Got home, thought to myself ‘A nice vigorous run will calm me down’!
So I went for a run, and promptly locked myself out of the house. I had
to laugh. I went to a friend’s house, but they weren’t in,
so I went for a run anyway. By the time I had finished, my friends were
in and I was able to phone Adrienne to ask her to come home. I was feeling
rather sorry for myself by this stage. Adrienne said she would be at our
friend’s house in half an hour…
An hour later, she still hadn’t arrived and I was starting to get
worried. She eventually turned up, looking rather shaken, and told me
she had just been attacked while cycling home. By a group of nine or ten
year old kids! They had shouted rude things at her and thrown a full can
of beer at her, which hit her in the head, knocking her off her bike.
Luckily she was wearing her helmet and there was no oncoming traffic,
otherwise, well, I don’t want to think about the possible consequences.
Adrienne being a take-no-shit kind of person confronted them and asked
them what the hell they thought they were doing, at which one of them
ran up and splashed her with the contents of his beer can. This is nine-year-olds
we are talking about.
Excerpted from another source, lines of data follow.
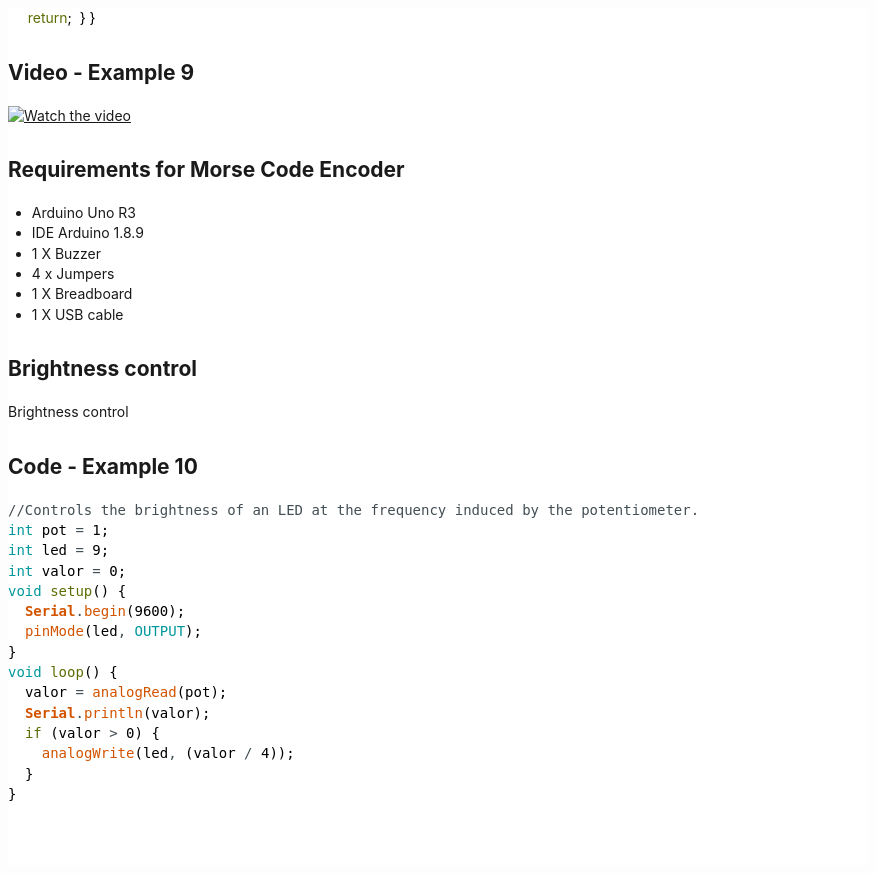  &nbsp;&nbsp;&nbsp;&nbsp;&nbsp;<font color="#5e6d03">return</font><font color="#000000">;</font>
 &nbsp;<font color="#000000">}</font>
<font color="#000000">}</font>

</pre>

## Video - Example 9

[![Watch the video](https://img.youtube.com/vi/FHYAkZ3gY0g/maxresdefault.jpg)](https://youtu.be/FHYAkZ3gY0g)

## Requirements for Morse Code Encoder

- Arduino Uno R3
- IDE Arduino 1.8.9
- 1 X Buzzer
- 4 x Jumpers
- 1 X Breadboard
- 1 X USB cable

## Brightness control
Brightness control

## Code - Example 10

<pre>
<font color="#434f54">&#47;&#47;Controls the brightness of an LED at the frequency induced by the potentiometer.</font>
<font color="#00979c">int</font> <font color="#000000">pot</font> <font color="#434f54">=</font> <font color="#000000">1</font><font color="#000000">;</font>
<font color="#00979c">int</font> <font color="#000000">led</font> <font color="#434f54">=</font> <font color="#000000">9</font><font color="#000000">;</font>
<font color="#00979c">int</font> <font color="#000000">valor</font> <font color="#434f54">=</font> <font color="#000000">0</font><font color="#000000">;</font>
<font color="#00979c">void</font> <font color="#5e6d03">setup</font><font color="#000000">(</font><font color="#000000">)</font> <font color="#000000">{</font>
 &nbsp;<b><font color="#d35400">Serial</font></b><font color="#434f54">.</font><font color="#d35400">begin</font><font color="#000000">(</font><font color="#000000">9600</font><font color="#000000">)</font><font color="#000000">;</font>
 &nbsp;<font color="#d35400">pinMode</font><font color="#000000">(</font><font color="#000000">led</font><font color="#434f54">,</font> <font color="#00979c">OUTPUT</font><font color="#000000">)</font><font color="#000000">;</font>
<font color="#000000">}</font>
<font color="#00979c">void</font> <font color="#5e6d03">loop</font><font color="#000000">(</font><font color="#000000">)</font> <font color="#000000">{</font>
 &nbsp;<font color="#000000">valor</font> <font color="#434f54">=</font> <font color="#d35400">analogRead</font><font color="#000000">(</font><font color="#000000">pot</font><font color="#000000">)</font><font color="#000000">;</font>
 &nbsp;<b><font color="#d35400">Serial</font></b><font color="#434f54">.</font><font color="#d35400">println</font><font color="#000000">(</font><font color="#000000">valor</font><font color="#000000">)</font><font color="#000000">;</font>
 &nbsp;<font color="#5e6d03">if</font> <font color="#000000">(</font><font color="#000000">valor</font> <font color="#434f54">&gt;</font> <font color="#000000">0</font><font color="#000000">)</font> <font color="#000000">{</font>
 &nbsp;&nbsp;&nbsp;<font color="#d35400">analogWrite</font><font color="#000000">(</font><font color="#000000">led</font><font color="#434f54">,</font> <font color="#000000">(</font><font color="#000000">valor</font> <font color="#434f54">&#47;</font> <font color="#000000">4</font><font color="#000000">)</font><font color="#000000">)</font><font color="#000000">;</font>
 &nbsp;<font color="#000000">}</font>
<font color="#000000">}</font>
What the hell is going on?
Adrienne said something rather uncomplimentary, but doubtless accurate,
about their mothers’ obvious lack of parenting skills, at which
they took umbrage and a larger kid who had appeared started to run at
her, at which point Adrienne felt it expedient to flee the scene, and
is luckily okay and unhurt. All of which puts my day into some kind of
perspective, don’t you think?
So, what conclusions can be drawn? Firstly, don’t sweat the small
stuff. Secondly, London is apparently populated by feral street kids,
psychotically impatient drivers, overzealous traffic wardens, and is arguably
a bit of a shitehole, really. Remind me why people live here again?